Scaling superconducting quantum processors to hundreds of qubits is essential for demonstrating quantum advantage and implementing quantum error correction codes with larger distances. A key challenge is integrating control and readout wiring without compromising cryogenic or electronic performance. To address this, we performed a systematic analysis of the thermal budget within a dilution refrigerator and developed high-density 0.5 mm SCuNi–CuNi coaxial cable sets optimized for heat load management. This enables the integration of 696 control lines and 40 readout amplification chains into a dilution refrigerator with a cooling power of 1 mW at 100 mK, maintaining a stable base temperature of ～8 mK for over a year. We validated the platform’s performance with two large-scale quantum processors: a 540-qubit processor with an average T₁ of 35 μs and a 156-qubit processor with 182 tunable couplers, achieving average fidelities of 99.9% for single-qubit gates and 99.0% for two-qubit gates. This study demonstrates a viable high-density wiring solution for controlling and measuring processors at the 500-qubit scale and provides critical engineering insights for larger-scale quantum computing systems.

⁂

- **WHAT THE EXERCISE ASKS**
In the abstract on superconducting qubit wiring, how many control lines were integrated into the dilution refrigerator? The records have no connection to the abstract on superconducting qubit wiring.

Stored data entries
⁂

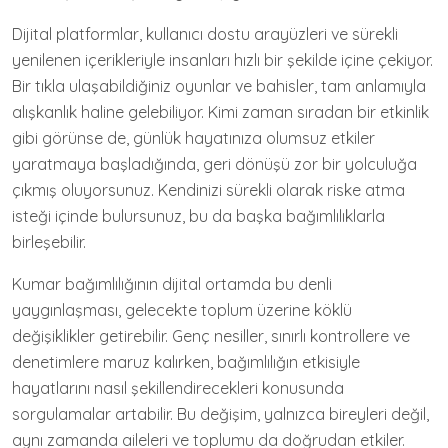
Dijital platformlar, kullanıcı dostu arayüzleri ve sürekli
yenilenen içerikleriyle insanları hızlı bir şekilde içine çekiyor.
Bir tıkla ulaşabildiğiniz oyunlar ve bahisler, tam anlamıyla
alışkanlık haline gelebiliyor. Kimi zaman sıradan bir etkinlik
gibi görünse de, günlük hayatınıza olumsuz etkiler
yaratmaya başladığında, geri dönüşü zor bir yolculuğa
çıkmış oluyorsunuz. Kendinizi sürekli olarak riske atma
isteği içinde bulursunuz, bu da başka bağımlılıklarla
birleşebilir.
Kumar bağımlılığının dijital ortamda bu denli
yaygınlaşması, gelecekte toplum üzerine köklü
değişiklikler getirebilir. Genç nesiller, sınırlı kontrollere ve
denetimlere maruz kalırken, bağımlılığın etkisiyle
hayatlarını nasıl şekillendirecekleri konusunda
sorgulamalar artabilir. Bu değişim, yalnızca bireyleri değil,
aynı zamanda aileleri ve toplumu da doğrudan etkiler.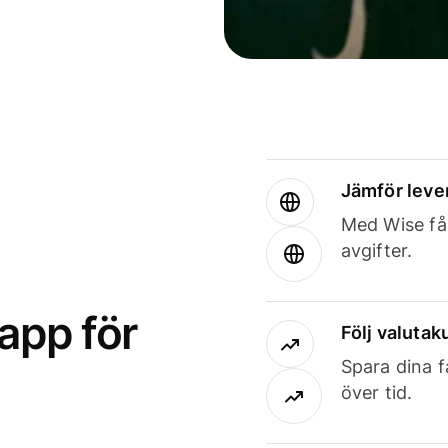
Jämför leve
Med Wise får
avgifter.
app för
Följ valutaku
Spara dina f
över tid.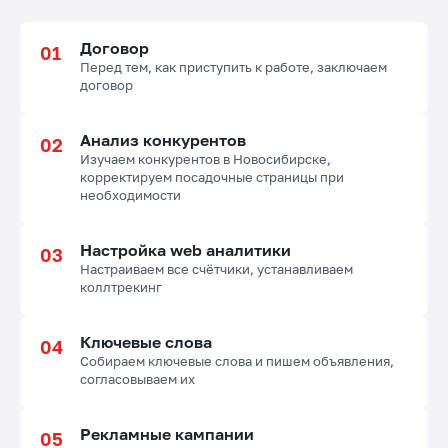
Договор
Перед тем, как приступить к работе, заключаем
договор
Анализ конкурентов
Изучаем конкурентов в Новосибирске,
корректируем посадочные страницы при
необходимости
Настройка web аналитики
Настраиваем все счётчики, устанавливаем
коллтрекинг
Ключевые слова
Собираем ключевые слова и пишем объявления,
согласовываем их
Рекламные кампании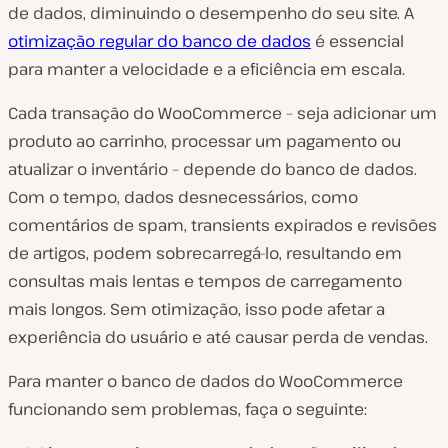
de dados, diminuindo o desempenho do seu site. A
otimização regular do banco de dados
é essencial
para manter a velocidade e a eficiência em escala.
Cada transação do WooCommerce – seja adicionar um
produto ao carrinho, processar um pagamento ou
atualizar o inventário – depende do banco de dados.
Com o tempo, dados desnecessários, como
comentários de spam, transients expirados e revisões
de artigos, podem sobrecarregá-lo, resultando em
consultas mais lentas e tempos de carregamento
mais longos. Sem otimização, isso pode afetar a
experiência do usuário e até causar perda de vendas.
Para manter o banco de dados do WooCommerce
funcionando sem problemas, faça o seguinte:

⁂

- **SOLUTION TO THE PROBLEM**
696 control lines.